Film Review: Gasland (2010) and Gasland: Part II (2013)

Gasland (2010) and Gasland: Part II (2013). Directed by Josh Fox.

Gasland is an Oscar-nominated film about America’s frenzied drilling for natural gas using hydraulic fracturing (fracking) with more wells planned in the next decade than in the last hundred years. Rural residents (and workers) of Pennsylvania are suffering irreversible brain damage and excruciating pain due to neurotoxins in newly contaminated water and air following drilling. The response of the fracking industry has been a hundred million dollar lobbying campaign, in part to suppress criticism. Some lobbyists have even gone so far as to recommend the use of military manuals on psychological operations and treating critics as ‘insurgents’. Secrecy plays an important part too.
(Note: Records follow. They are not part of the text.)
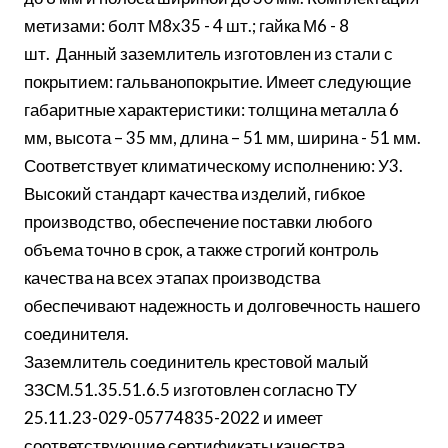
метизами: болт М8х35 - 4 шт.; гайка М6 - 8
шт. Данный заземлитель изготовлен из стали с
покрытием: гальванопокрытие. Имеет следующие
габаритные характеристики: толщина металла 6
мм, высота – 35 мм, длина – 51 мм, ширина - 51 мм.
Соответствует климатическому исполнению: У3.
Высокий стандарт качества изделий, гибкое
производство, обеспечение поставки любого
объема точно в срок, а также строгий контроль
качества на всех этапах производства
обеспечивают надежность и долговечность нашего
соединителя.
Заземлитель соединитель крестовой малый
ЗЗСМ.51.35.51.6.5 изготовлен согласно ТУ
25.11.23-029-05774835-2022 и имеет
соответствующие сертификаты качества.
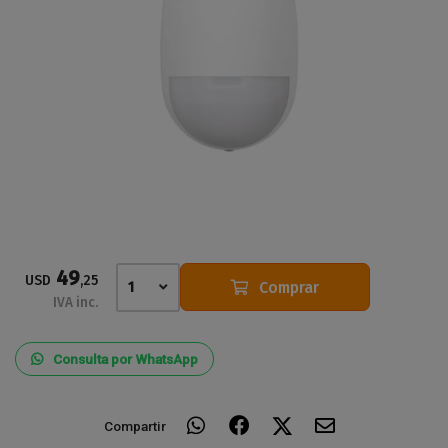
49
USD
,25
Comprar
1
IVA inc.
Consulta por WhatsApp
Compartir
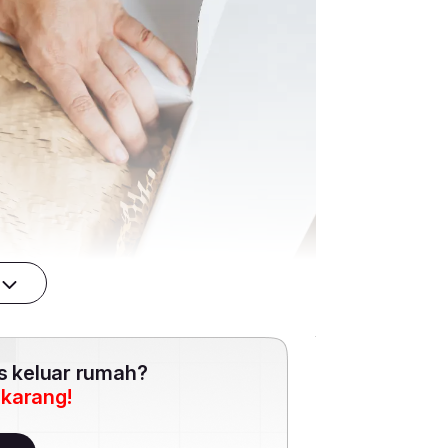
es keluar rumah?
ekarang!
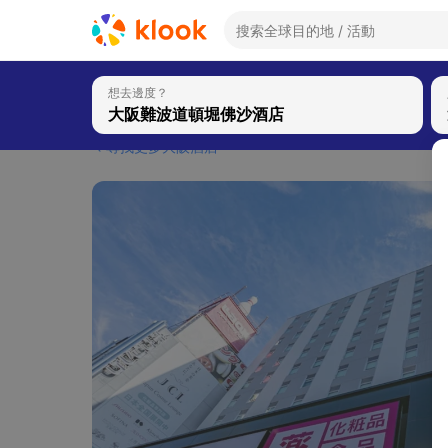
想去邊度？
尋找更多大阪酒店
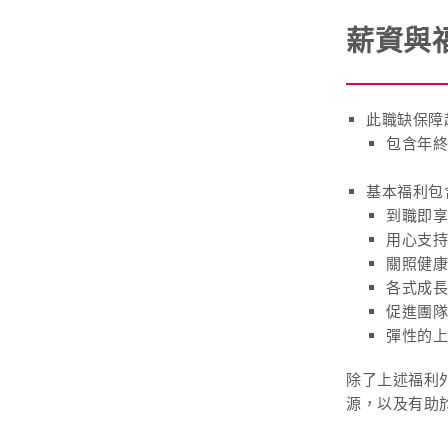
薪資與
此職缺保障起
包含年終
基本福利包
到職即享
用心支持
關照健康
各式成長
促進團隊
彈性的上
除了上述福利
源，以及有助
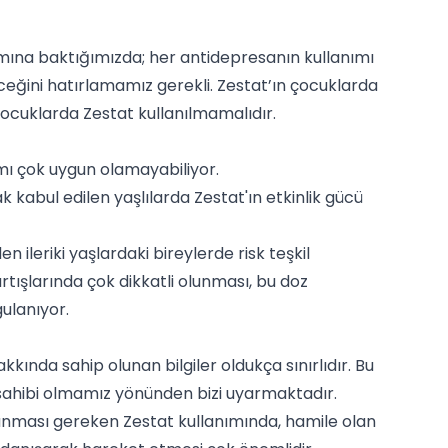
ımına baktığımızda; her antidepresanın kullanımı
ceğini hatırlamamız gerekli. Zestat’ın çocuklarda
çocuklarda Zestat kullanılmamalıdır.
ımı çok uygun olamayabiliyor.
 kabul edilen yaşlılarda Zestat'ın etkinlik gücü
ileriki yaşlardaki bireylerde risk teşkil
rtışlarında çok dikkatli olunması, bu doz
ulanıyor.
kında sahip olunan bilgiler oldukça sınırlıdır. Bu
lgi sahibi olmamız yönünden bizi uyarmaktadır.
olunması gereken Zestat kullanımında, hamile olan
No spokesperson from the industry agreed to interviews with director Josh Fox, and companies in the industry have been buying off contaminated land with confidentiality agreements. In public the argument has been made that there is no alternative, in private, industry figures refuse to drink the contaminated water and provide bottled water to residents. One resident commented, ‘you want me to shut my mouth? I ain’t gonna’ and ‘I ain’t no tree-hugger.’

Despite dismissal of environmental critics as unscientific, industry efforts have ensured actual science is hard to come by. Leaked internal industry memos report no way of completely fixing or preventing cement well-casing from fracturing, so perhaps it’s not just cowboy practices. Environmental scientist Bob Howarth comments ‘we tested shale gas [claims] as a transitional fuel and a better fossil fuel for global warming and it is neither.’ Satirist Stephen Colbert asked one industry figure if he could feed his toddler chemicals used in fracking, ‘because they’re perfectly safe, right?’ Fox’s Emmy-award winning sequel is even better than the first. Films about fracking such as the earlier Split Estate (2009), like many social justice films, can tend towards a glum tone. Josh Fox as an investigative film-maker avoids this and is as warm and hopeful as early Michael Moore in covering ‘the last gasp of the fossil fuel era.’